Um capitão sem amigos

Divulgação/Disney
Marcella Franco

As notificações do grupo da família no WhatsApp estão desativadas até 2022, mas volta e meia acho de bom tom conferir o que os primos escrevem para tumultuar a sequência de figuras fofas de gatinhos que as tias mandam. A reação é quase sempre de susto, não porque os comentários sejam surreais – eles são, mas a gente acostuma -, mas sim porque eles parecem escritos pelo meu ex-marido: magoados, amargos, ressentidos. E o ex, obviamente, já nem faz mais parte do grupo.

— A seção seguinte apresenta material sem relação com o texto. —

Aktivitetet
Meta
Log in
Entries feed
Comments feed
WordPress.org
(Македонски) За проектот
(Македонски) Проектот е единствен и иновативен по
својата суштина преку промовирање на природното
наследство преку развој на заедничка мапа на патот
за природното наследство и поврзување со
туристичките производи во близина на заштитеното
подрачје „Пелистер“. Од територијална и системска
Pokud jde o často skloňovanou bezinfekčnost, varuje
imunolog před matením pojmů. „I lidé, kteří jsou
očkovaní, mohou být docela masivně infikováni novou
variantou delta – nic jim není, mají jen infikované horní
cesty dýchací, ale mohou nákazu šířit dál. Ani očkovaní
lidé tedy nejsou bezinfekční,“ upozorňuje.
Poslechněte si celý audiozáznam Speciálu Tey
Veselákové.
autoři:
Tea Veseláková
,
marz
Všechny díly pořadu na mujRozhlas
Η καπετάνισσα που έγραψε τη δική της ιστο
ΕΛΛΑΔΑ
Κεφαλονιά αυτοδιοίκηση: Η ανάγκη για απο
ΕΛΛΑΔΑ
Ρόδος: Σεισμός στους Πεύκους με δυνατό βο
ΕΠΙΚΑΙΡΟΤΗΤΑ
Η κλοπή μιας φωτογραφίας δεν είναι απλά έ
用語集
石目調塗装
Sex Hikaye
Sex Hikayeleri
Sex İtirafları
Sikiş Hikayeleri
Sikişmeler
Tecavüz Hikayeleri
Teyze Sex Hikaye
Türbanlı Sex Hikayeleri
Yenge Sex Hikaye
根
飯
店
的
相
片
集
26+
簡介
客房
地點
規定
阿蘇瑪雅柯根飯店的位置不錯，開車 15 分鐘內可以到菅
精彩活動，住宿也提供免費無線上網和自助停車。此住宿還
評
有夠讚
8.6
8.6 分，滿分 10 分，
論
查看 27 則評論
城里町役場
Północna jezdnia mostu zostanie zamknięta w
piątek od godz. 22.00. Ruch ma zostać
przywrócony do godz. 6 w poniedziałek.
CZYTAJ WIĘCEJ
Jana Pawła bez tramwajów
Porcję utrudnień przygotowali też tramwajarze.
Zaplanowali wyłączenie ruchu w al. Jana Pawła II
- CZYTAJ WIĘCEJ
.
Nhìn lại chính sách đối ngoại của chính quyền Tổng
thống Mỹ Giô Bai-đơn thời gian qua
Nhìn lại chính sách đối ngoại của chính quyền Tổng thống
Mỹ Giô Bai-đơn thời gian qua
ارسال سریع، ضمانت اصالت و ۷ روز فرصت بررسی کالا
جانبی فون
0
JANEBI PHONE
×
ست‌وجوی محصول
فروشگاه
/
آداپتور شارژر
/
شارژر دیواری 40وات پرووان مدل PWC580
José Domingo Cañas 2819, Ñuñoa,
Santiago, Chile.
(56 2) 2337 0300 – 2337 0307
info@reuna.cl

Além dele, expulso compulsoriamente após o divórcio, já tem alguns meses que também a parte legal e sensível abandonou a comunidade. Sobraram só os bolsonaristas e os de estômago forte, além de uma meia dúzia de desatentos o suficiente para passar sem ver pelas provocações dos da primeira categoria. O fato é que, tirando as mensagens de parabéns e os lamentos pelos familiares já desencarnados, as mensagens digitadas naquela terra são quase sempre uma enfezada defesa da política atual.

Tanto meus primos quanto meu finado digníssimo têm em comum esse traço editorial: produzem sempre obras embrulhadas em ranço. Até mesmo quando o assunto é dos mais neutros, imprimem na escolha das palavras um certo nível de deboche misturado a raiva antiga. Se a pauta evolui para análise de figuras no poder das decisões, então, ainda pior.

Eles, os parentes, vivem putos atacando quem acha patético fazer arminha com a mão, e ele, o ex, está sempre revoltado com o simples fato de eu continuar existindo. Todo mundo irado, todo mundo digitando merda. Qualquer semelhança com os discursos de ódio do Planalto não é mera coincidência.

Desconfio que nenhum deles tenha amigos. Os primos, o ex, o Jair. Porque passar raiva todo mundo passa. Desejar dor de dente a um desafeto também é intrínseco ao ser humano, assim como se imaginar autor de lindas réplicas quilométricas e ofensivas na medida. A diferença está, no entanto, no que cada indivíduo faz com essa bile depois que ela brota na garganta – você engole ou cospe? E, se cospe, tem quem ajude a limpar?

Pense em para quantas coisas boas os amigos servem. Companhia, cumplicidade, estender a mão, pegar no pé. São craques, sobretudo, em impedir catástrofes – é um amigx quem esconde a chave do carro depois que a gente já tomou todas, e é um amigx quem pode revisar os textos que a gente deseja postar no Face, mandar no Whats, citar na DR.

Sem o filtro da consciência externa, e sem a pesada mão do editor sobre os pensamentos, estamos todos na roça. Publicamos obscenidades, respondemos absurdos, ofendemos e tretamos com todo mundo, enquanto, se houvesse um amigo por perto, nada disso acontecia. Uma voz perguntaria, suave: “Será mesmo, capitão? Talvez o senhor não devesse”. E o resto (não) era história.

Tudo bem que fazer amigos na infância já não é fácil, imagina depois de velho. Talvez fique ainda mais complicado quando se é de extrema direita, imagino. Mas, se até Pinóquio, o menino com corpo e cara de pau da famosa fábula, descolou um conselheiro zeloso como o Grilo Falante, por que estes outros garotos também despreparados para o mundo não conseguiriam?

Na história, é a Fada Azul quem dá o raciocínio ao boneco. No Brasil de 2019, as coisas já há tempos não são tão lúdicas, e o única solução para a socialização dos homens sem amigos responde por um nome menos mágico: “lucidez”.